> _Exercise brief_: Could you write out every record below exactly, leaving the pictures out?

> _Data records_:
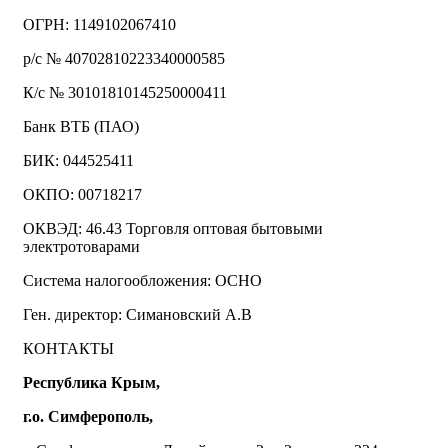
ОГРН: 1149102067410
р/с № 40702810223340000585
К/с № 30101810145250000411
Банк ВТБ (ПАО)
БИК: 044525411
ОКПО: 00718217
ОКВЭД: 46.43 Торговля оптовая бытовыми
электротоварами
Система налогообложения: ОСНО
Ген. директор: Симановский А.В
КОНТАКТЫ
Республика Крым,
г.о. Симферополь,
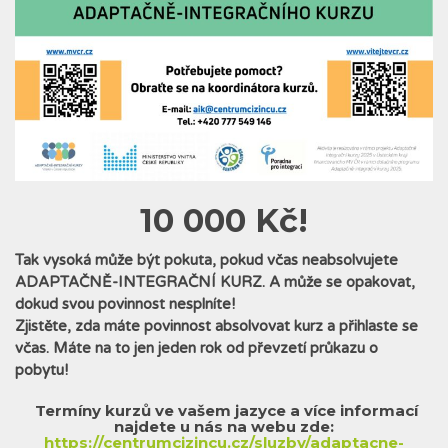
10 000 Kč!
Tak vysoká může být pokuta, pokud včas neabsolvujete
ADAPTAČNĚ-INTEGRAČNÍ KURZ. A může se opakovat,
dokud svou povinnost nesplníte!
Zjistěte, zda máte povinnost absolvovat kurz a přihlaste se
včas. Máte na to jen jeden rok od převzetí průkazu o
pobytu!
Termíny kurzů ve vašem jazyce a více informací
najdete u nás na webu zde:
https://centrumcizincu.cz/sluzby/adaptacne-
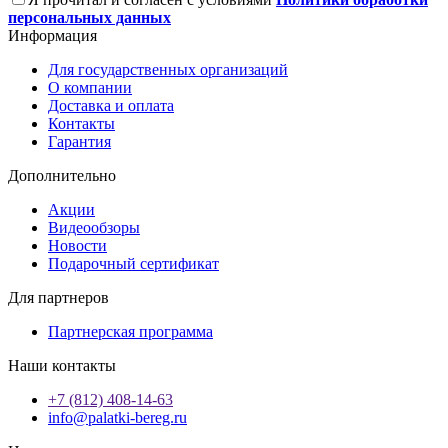
персональных данных
Информация
Для государственных организаций
О компании
Доставка и оплата
Контакты
Гарантия
Дополнительно
Акции
Видеообзоры
Новости
Подарочный сертификат
Для партнеров
Партнерская программа
Наши контакты
+7 (812) 408-14-63
info@palatki-bereg.ru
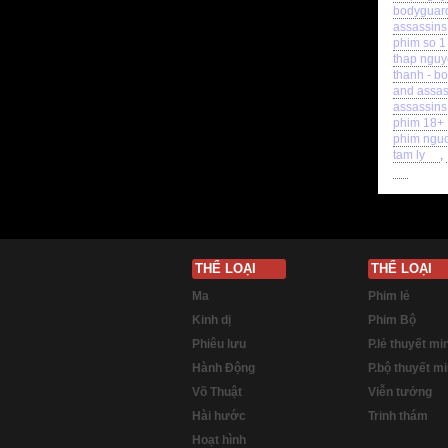
bodyguard
assassins
phim so 1
thap nguy
thanh - b
and assas
assassins
phim 18+
phim nguo
tam ly
,
THỂ LOẠI
THỂ LOẠI
Ma
Phim lẻ
Kinh dị
Phim Bộ
Phiêu lưu
P.lẻ thuyết mi
Hành Động
P.bộ thuyết m
Võ Thuật
Viễn tưởng
Hài hước
Trinh thám
Hoạt hình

> _Response to the task_:
ОГРН: 1149102067410
р/с № 40702810223340000585
К/с № 30101810145250000411
Банк ВТБ (ПАО)
БИК: 044525411
ОКПО: 00718217
ОКВЭД: 46.43 Торговля оптовая бытовыми
электротоварами
Система налогообложения: ОСНО
Ген. директор: Симановский А.В
КОНТАКТЫ
Республика Крым,
г.о. Симферополь,
10 000 Kč!
Tak vysoká může být pokuta, pokud včas neabsolvujete
ADAPTAČNĚ-INTEGRAČNÍ KURZ. A může se opakovat,
dokud svou povinnost nesplníte!
Zjistěte, zda máte povinnost absolvovat kurz a přihlaste se
včas. Máte na to jen jeden rok od převzetí průkazu o
pobytu!
Termíny kurzů ve vašem jazyce a více informací
najdete u nás na webu zde:
https://centrumcizincu.cz/sluzby/adaptacne-
персональных данных
Информация
Для государственных организаций
О компании
Доставка и оплата
Контакты
Гарантия
Дополнительно
Акции
Видеообзоры
Новости
Подарочный сертификат
Для партнеров
Партнерская программа
Наши контакты
+7 (812) 408-14-63
info@palatki-bereg.ru
bodyguard
assassins
phim so 1
thap nguy
thanh - b
and assas
assassins
phim 18+
phim nguo
tam ly
,
THỂ LOẠI
THỂ LOẠI
Ma
Phim lẻ
Kinh dị
Phim Bộ
Phiêu lưu
P.lẻ thuyết mi
Hành Động
P.bộ thuyết m
Võ Thuật
Viễn tưởng
Hài hước
Trinh thám
Hoạt hình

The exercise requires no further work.